He read the letter with a burning flush on his face, which afterward grew white as with the pallor of death; a red mist was before his eyes, the sound of surging waters in his ears, his heart beat loud and fast. Could it be true—oh, merciful Heaven, could it be true? At first he had a wild hope that it was a cruel jest that Philippa was playing with him on his wedding-day. It could not be true—his whole soul rose in rebellion against it. Heaven was too just, too merciful—it could not be. It was a jest. He drew his breath with a long quivering sigh—his lips trembled; it was simply a jest to frighten him on his wedding day.

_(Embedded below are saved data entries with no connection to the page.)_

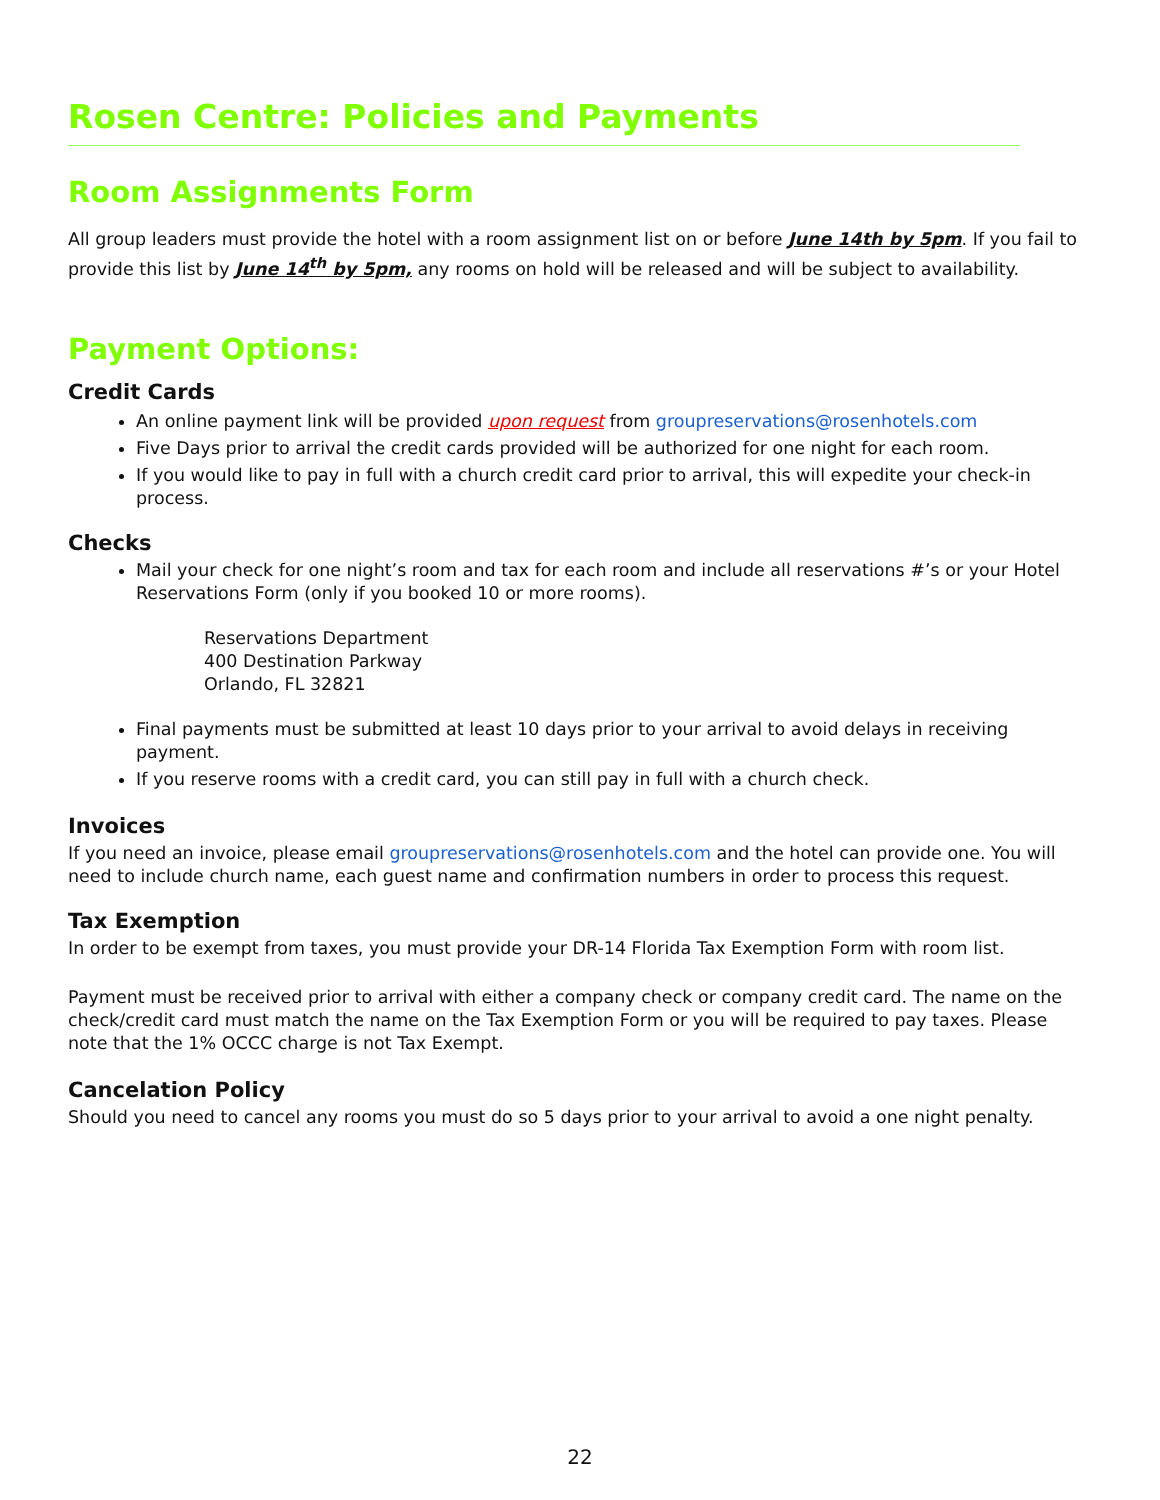Rosen Centre: Policies and Payments
Room Assignments Form
All group leaders must provide the hotel with a room assignment list on or before June 14th by 5pm. If you fail to provide this list by June 14<sup>th</sup> by 5pm, any rooms on hold will be released and will be subject to availability.
Payment Options:
Credit Cards
An online payment link will be provided upon request from groupreservations@rosenhotels.com
Five Days prior to arrival the credit cards provided will be authorized for one night for each room.
If you would like to pay in full with a church credit card prior to arrival, this will expedite your check-in process.
Checks
Mail your check for one night’s room and tax for each room and include all reservations #’s or your Hotel Reservations Form (only if you booked 10 or more rooms).
Reservations Department
400 Destination Parkway
Orlando, FL 32821
Final payments must be submitted at least 10 days prior to your arrival to avoid delays in receiving payment.
If you reserve rooms with a credit card, you can still pay in full with a church check.
Invoices
If you need an invoice, please email groupreservations@rosenhotels.com and the hotel can provide one. You will need to include church name, each guest name and confirmation numbers in order to process this request.
Tax Exemption
In order to be exempt from taxes, you must provide your DR-14 Florida Tax Exemption Form with room list.
Payment must be received prior to arrival with either a company check or company credit card. The name on the check/credit card must match the name on the Tax Exemption Form or you will be required to pay taxes. Please note that the 1% OCCC charge is not Tax Exempt.
Cancelation Policy
Should you need to cancel any rooms you must do so 5 days prior to your arrival to avoid a one night penalty.
22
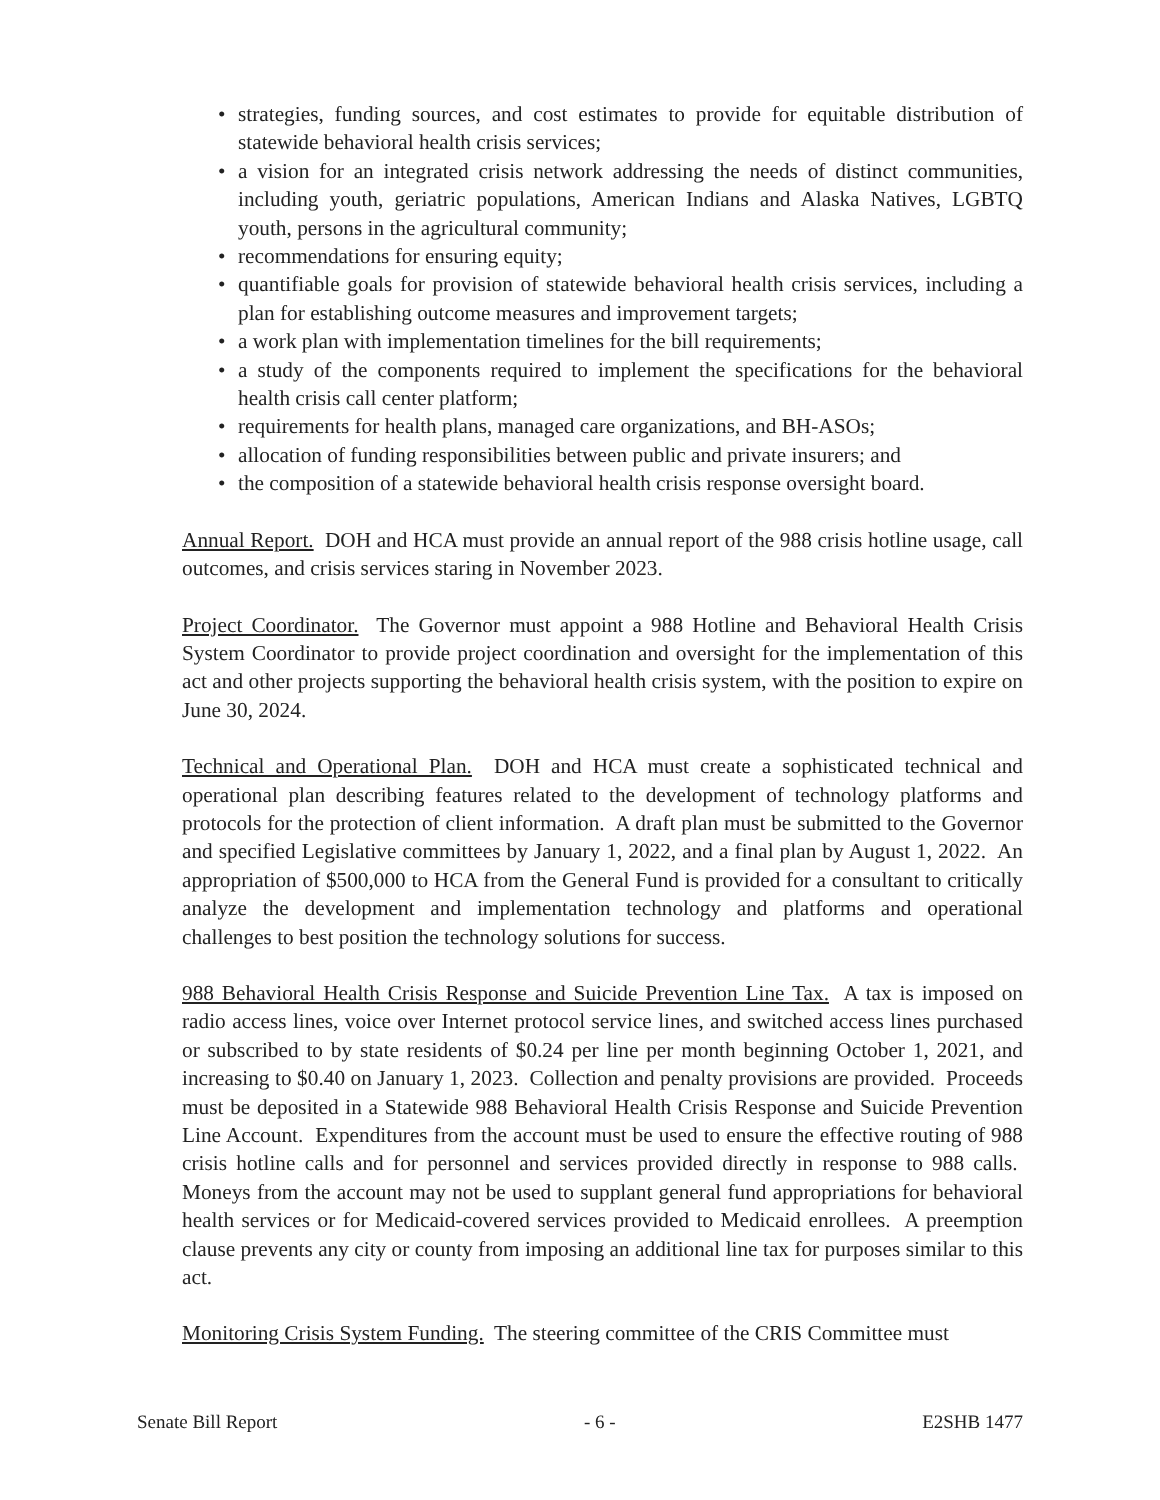• strategies, funding sources, and cost estimates to provide for equitable distribution of statewide behavioral health crisis services;
• a vision for an integrated crisis network addressing the needs of distinct communities, including youth, geriatric populations, American Indians and Alaska Natives, LGBTQ youth, persons in the agricultural community;
• recommendations for ensuring equity;
• quantifiable goals for provision of statewide behavioral health crisis services, including a plan for establishing outcome measures and improvement targets;
• a work plan with implementation timelines for the bill requirements;
• a study of the components required to implement the specifications for the behavioral health crisis call center platform;
• requirements for health plans, managed care organizations, and BH-ASOs;
• allocation of funding responsibilities between public and private insurers; and
• the composition of a statewide behavioral health crisis response oversight board.
Annual Report. DOH and HCA must provide an annual report of the 988 crisis hotline usage, call outcomes, and crisis services staring in November 2023.
Project Coordinator. The Governor must appoint a 988 Hotline and Behavioral Health Crisis System Coordinator to provide project coordination and oversight for the implementation of this act and other projects supporting the behavioral health crisis system, with the position to expire on June 30, 2024.
Technical and Operational Plan. DOH and HCA must create a sophisticated technical and operational plan describing features related to the development of technology platforms and protocols for the protection of client information. A draft plan must be submitted to the Governor and specified Legislative committees by January 1, 2022, and a final plan by August 1, 2022. An appropriation of $500,000 to HCA from the General Fund is provided for a consultant to critically analyze the development and implementation technology and platforms and operational challenges to best position the technology solutions for success.
988 Behavioral Health Crisis Response and Suicide Prevention Line Tax. A tax is imposed on radio access lines, voice over Internet protocol service lines, and switched access lines purchased or subscribed to by state residents of $0.24 per line per month beginning October 1, 2021, and increasing to $0.40 on January 1, 2023. Collection and penalty provisions are provided. Proceeds must be deposited in a Statewide 988 Behavioral Health Crisis Response and Suicide Prevention Line Account. Expenditures from the account must be used to ensure the effective routing of 988 crisis hotline calls and for personnel and services provided directly in response to 988 calls. Moneys from the account may not be used to supplant general fund appropriations for behavioral health services or for Medicaid-covered services provided to Medicaid enrollees. A preemption clause prevents any city or county from imposing an additional line tax for purposes similar to this act.
Monitoring Crisis System Funding. The steering committee of the CRIS Committee must
Senate Bill Report - 6 - E2SHB 1477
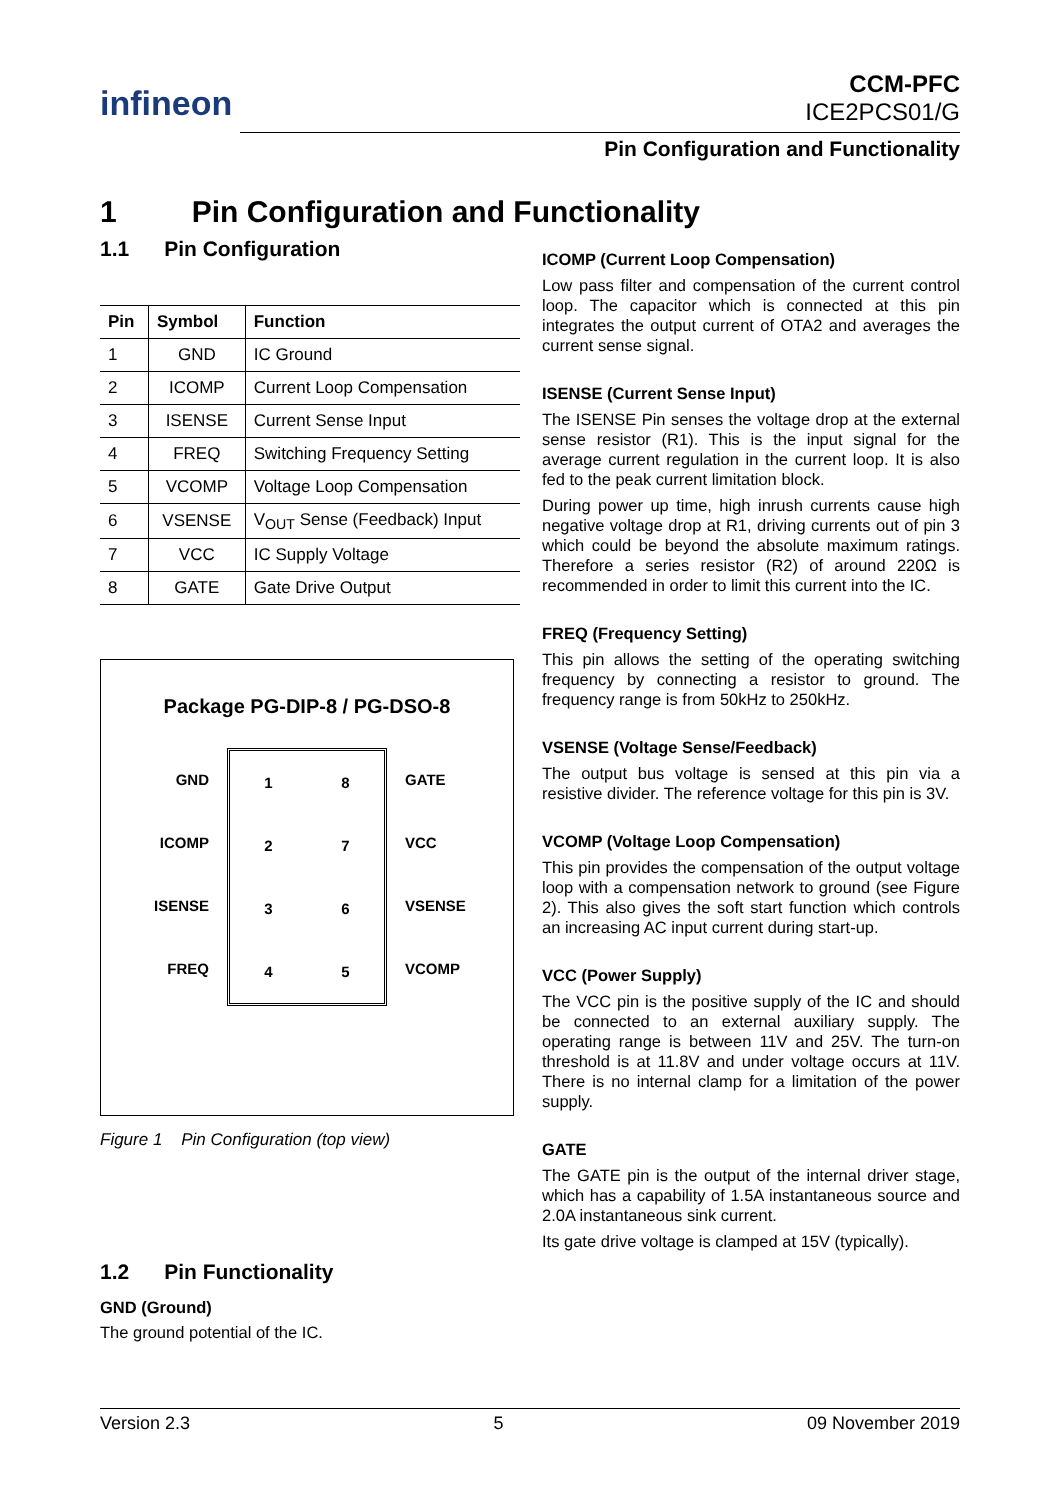infineon
CCM-PFC
ICE2PCS01/G
Pin Configuration and Functionality
1 Pin Configuration and Functionality
1.1 Pin Configuration
| Pin | Symbol | Function |
| --- | --- | --- |
| 1 | GND | IC Ground |
| 2 | ICOMP | Current Loop Compensation |
| 3 | ISENSE | Current Sense Input |
| 4 | FREQ | Switching Frequency Setting |
| 5 | VCOMP | Voltage Loop Compensation |
| 6 | VSENSE | V<sub>OUT</sub> Sense (Feedback) Input |
| 7 | VCC | IC Supply Voltage |
| 8 | GATE | Gate Drive Output |
Package PG-DIP-8 / PG-DSO-8
GND
ICOMP
ISENSE
FREQ
1
8
2
7
3
6
4
5
GATE
VCC
VSENSE
VCOMP
Figure 1 Pin Configuration (top view)
1.2 Pin Functionality
GND (Ground)
The ground potential of the IC.
ICOMP (Current Loop Compensation)
Low pass filter and compensation of the current control loop. The capacitor which is connected at this pin integrates the output current of OTA2 and averages the current sense signal.
ISENSE (Current Sense Input)
The ISENSE Pin senses the voltage drop at the external sense resistor (R1). This is the input signal for the average current regulation in the current loop. It is also fed to the peak current limitation block.
During power up time, high inrush currents cause high negative voltage drop at R1, driving currents out of pin 3 which could be beyond the absolute maximum ratings. Therefore a series resistor (R2) of around 220Ω is recommended in order to limit this current into the IC.
FREQ (Frequency Setting)
This pin allows the setting of the operating switching frequency by connecting a resistor to ground. The frequency range is from 50kHz to 250kHz.
VSENSE (Voltage Sense/Feedback)
The output bus voltage is sensed at this pin via a resistive divider. The reference voltage for this pin is 3V.
VCOMP (Voltage Loop Compensation)
This pin provides the compensation of the output voltage loop with a compensation network to ground (see Figure 2). This also gives the soft start function which controls an increasing AC input current during start-up.
VCC (Power Supply)
The VCC pin is the positive supply of the IC and should be connected to an external auxiliary supply. The operating range is between 11V and 25V. The turn-on threshold is at 11.8V and under voltage occurs at 11V. There is no internal clamp for a limitation of the power supply.
GATE
The GATE pin is the output of the internal driver stage, which has a capability of 1.5A instantaneous source and 2.0A instantaneous sink current.
Its gate drive voltage is clamped at 15V (typically).
Version 2.3 5 09 November 2019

Then, one by one—slowly, sadly, surely—a whole host of circumstances returned to his mind, making confirmation strong. He remembered well—only too well—the scene in the balcony. He remembered the pale starlight, the light scarf thrown over Philippa’s shoulders, even the very perfume that came from the flowers in her hair; he remembered how her voice had trembled, how her face had shown in the faint evening light. When she had quoted the words of Priscilla, the loveliest maiden of Plymouth, she had meant them as applicable to her own case—“Why don’t you speak for yourself, John?” They came back to him with a fierce, hissing sound, mocking his despair. She had loved him through all—this proud, beautiful, brilliant woman for whom men of highest rank had sighed in vain. And, knowing her pride, her haughtiness, he could guess exactly what her love had cost her, and that all that followed had been a mockery. On that night her love had changed to hate. On that night she had planned this terrible revenge. Her offering of friendship had been a blind. He thought to himself that he had been foolish not to see it. A thousand circumstances presented themselves to his mind. This, then, was why Madaline had so persistently—and, to his mind, so strangely—refused his love. This was why she had talked incessantly of the distance between them—of her own unworthiness to be his wife. He bad thought that she alluded merely to her poverty, whereas it was her birth and parentage she referred to.
How cleverly, how cruelly Philippa had deceived them both—Philippa, his old friend and companion, his sister in all but name! He could see now a thousand instances in which Madaline and himself had played at cross purposes—a thousand instances in which the poor girl had alluded to her parent’s sin, and he had thought she was speaking of her poverty. It was a cruel vengeance, for, before he had read the letter through, he knew that if the story were correct, she could be his wife in name only—that they must part. Poverty, obscurity, seemed as nothing now—but crime? Oh, Heaven, that his name and race should be so dishonored! If he had known the real truth, he would have died rather than have uttered one word of love to her.